A breakthrough volume in the debate about the ‘Myth of Silence’, this is a must for all students of Holocaust and genocide.
Table of Contents
Introduction David Cesarani 1. There was no silence: an overview of post-war responses to the destruction of European Jewry David Cesarani 2. Acting the Part: Theatrical Interpretations of the Holocaust in the Displaced Persons Camps of Germany Margarete Feinstein 3. No Silence in Yiddish: Popular and scholarly writing about the Holocaust in the early postwar years Mark Smith 4. The Centre Documentation Juive Comptemporaine, Paris, 1945-1955 Laura Jockusch 5. The drowned and the saved: communal memory 1945-1960 David Roskies 6. "We know very little in America": David Boder and Un-Belated Testimony Alan Rosen 7. David P. Boder: Indexing a Holocaust Testimony Collection Rachel Deblinger 8. Shame and the ‘musselmanner’ in early literature of the camps Timothy Pytell 9. Authoritarianism and the Making of Post-Holocaust Personality Studies Michael Staub 10. If God Was Silent, Absent, Dead, or Nonexistent, What about Philosophy and theology?
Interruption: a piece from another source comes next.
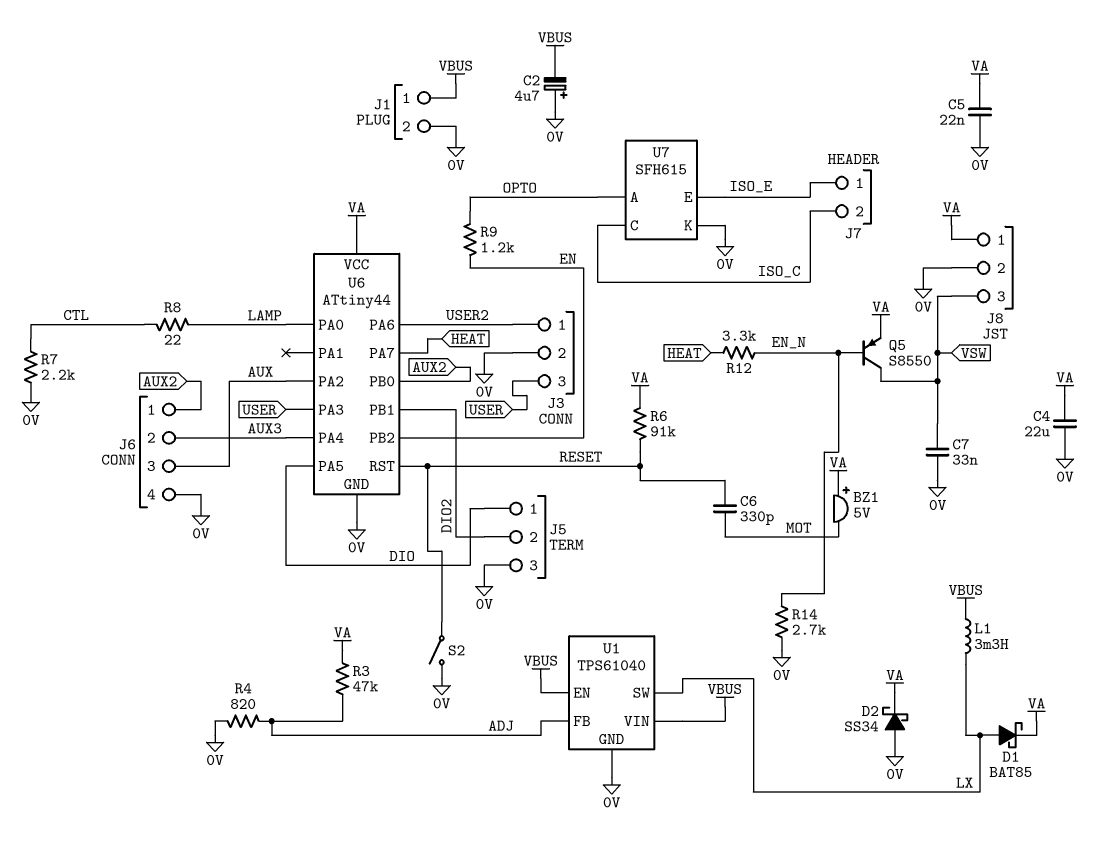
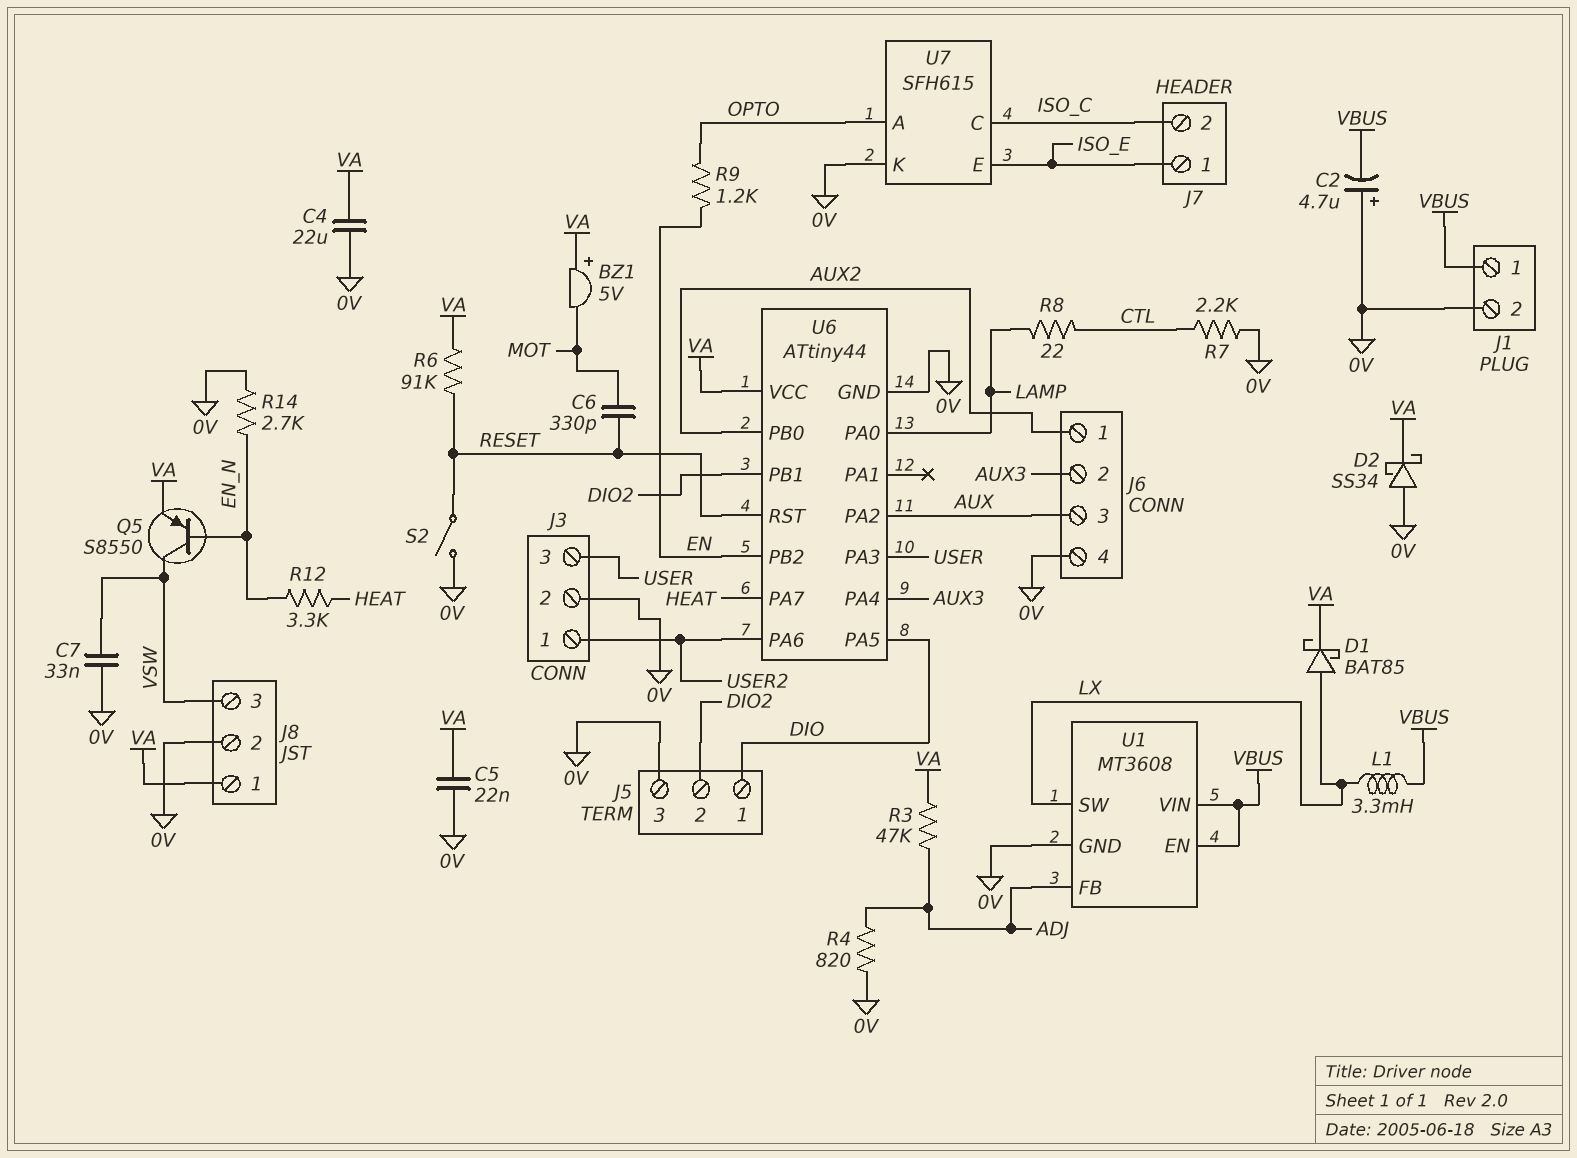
U1: TPS61040 -> MT3608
Some Aftereffects and Aftershocks of the Holocaust John Roth 11. Trial by Audience: Bringing Nazi War Criminals to Justice in Hollywood Films, 1944-1959 Lawrence Baron 12. "This too is partly Hitler’s doing": American Jewish debates over name-changing in the wake of the Holocaust Kirsten Fermaglich 13. The Myth of Silence: Survivors Tell a Different Story Beth Cohen 14. The Myth of Silence: Post-war American Jews and the Holocaust Hasia Diner 15. ‘A "high class lynching party"? The debate over the Nuremberg tribunal in the late 1940s and 1950s’ Michael Bazyler and Paul Hoffman Silence Reconsidered: An Afterword Eric J. Sundquist
David Cesarani is Research Professor in History at Royal Holloway, University of London. He has written and edited over a dozen books, including Justice Delayed: How Britain Became a Refuge for Nazi War Criminals (1992; 2d edition 2001), Arthur Koestler: The Homeless Mind (1998), Eichmann: His life and crimes (2004), and Major Farran's Hat: Murder, Scandal, and Britain’s war against Jewish Terrorism, 1945-1948 (2009). For his work in establishing a Holocaust Memorial Day in Great Britain he was awarded an OBE in 2005
Eric J. Sundquist is Andrew W. Mellon Professor of Humanities at John Hopkins University, USA. His publications include Kings Dream (2009), Strangers in the Land: Blacks, Jews, Post-Holocaust America (2005) and To Wake the Nations: Race in the Making of American Literature (1993).